I see they have a free tier, but I am not sure if we fit there: https://grafana.com/pricing/

danrademacher commented 1 month ago

If we fit in free tier, then this is an easy Yes. If it costs, we need to confer with Jeff

Rub21 commented 1 month ago

If we fit in free tier, then this is an easy Yes. If it costs, we need to confer with Jeff

This is free; it will just consume some resources in our infrastructure, but it will help check how much is used.

Results in Staging, https://monitoring.staging.openhistoricalmap.org

I've been using Prometheus and Grafana to monitor server performance, specifically tracking CPU and memory usage, along with the resource consumption of the pods they host. In the staging environment, I checked if we have sufficient resources or more than enough.

Screenshot 2024-10-16 at 3 04 56 AM

I've adjusted the node resources in staging and reduced the size to two large machines, but it still seems we have plenty of resources available.

image

So, I ended up with a large machine and a medium machine.

image image

The dashboard is very helpful; at least it's showing how much our infrastructure is actually being used by our service, and we can reduce the size to save costs.

We also have a dashboard for production at https://monitoring.openhistoricalmap.org/. Before reducing production resources, we might need to discuss it further .

Savings in staging for this month: I’ve already reduced the size of the machines. Running two m5.xlarge instances costs approximately $370.84 per month, while using one m5.large ($70.08) and one m1.medium ($33.60) totals $103.68 per month. This means we’d save approximately $267.16 per month compared to using two m5.xlarge instances.
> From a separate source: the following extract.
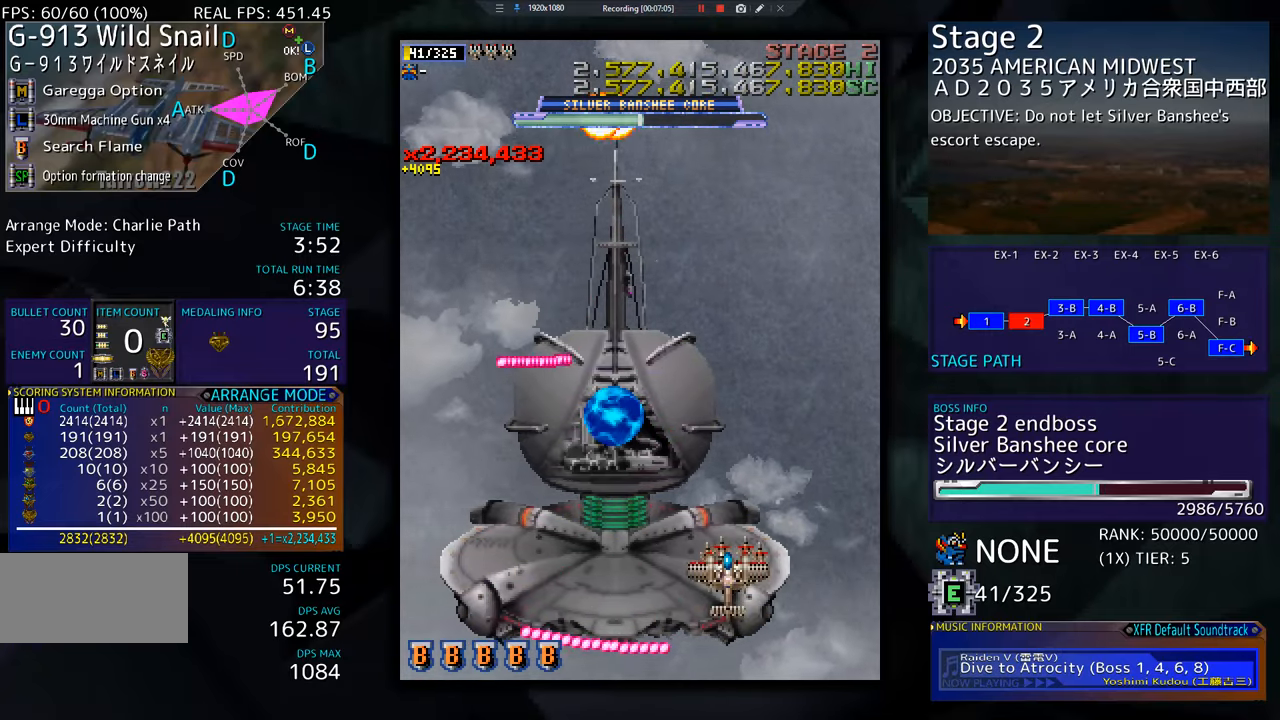
{"buttons": ["DPAD_DOWN", "DPAD_RIGHT"], "events": [[67, "DPAD_UP", "up"], [150, "DPAD_DOWN", "down"], [217, "DPAD_LEFT", "up"], [367, "DPAD_DOWN", "up"], [501, "DPAD_DOWN", "down"], [501, "DPAD_RIGHT", "down"]]}
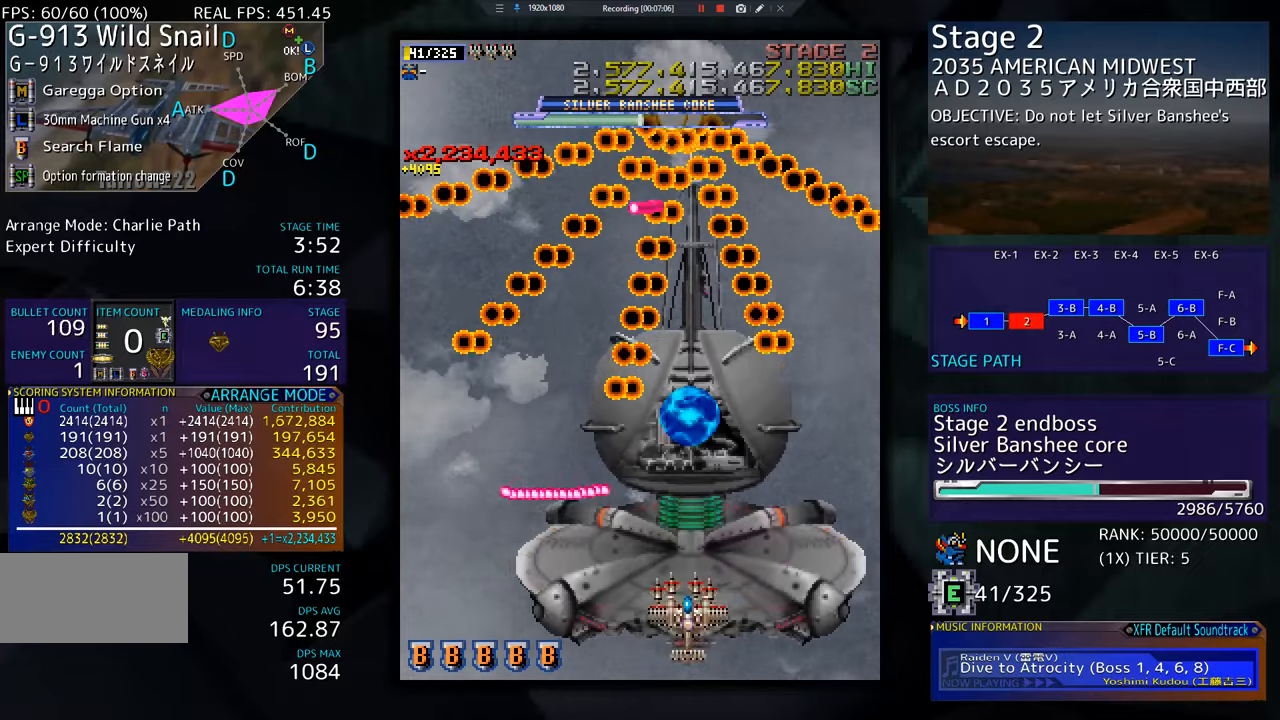
{"buttons": [], "events": [[150, "DPAD_DOWN", "up"], [150, "DPAD_RIGHT", "up"], [333, "DPAD_LEFT", "down"], [383, "DPAD_LEFT", "up"]]}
cc. @danrademacher @batpad @jeffreyameyer

Rub21 commented 3 weeks ago

Current status for Production environment using the grafana

I have also implemented the Prometheus and Grafana dashboard for production, which provides a better overview of how the nodes are using resources over the last 10 days, giving insights into how much resources we are actually utilizing.

The current web API database is running alone on a node, but it doesn’t seem to be consuming many resources. Last time, we upgraded the node size due to an issue with cgimap link, but the node has been using less than 10% over the last 12 days. My recommendation is to reduce the node size by half.

image

For the tiler database, we are running fine. the size is more than enough, though there are some peaks where it is using 90% of the CPU and RAM, but seems fine.

image

For the web container, we are running fine, but reducing it to smaller nodes and leveraging the autoscaling we implemented in the past could help reduce node costs

image

cc. @batpad @danrademacher @jeffreyameyer

danrademacher commented 1 week ago

Based on discussion, we should reduce the web database API to 4 CPU and 16GB RAM.

Rub21 commented 1 week ago
Rub21 commented 3 days ago

The node for api db has been updated, we are using now an x.large machine!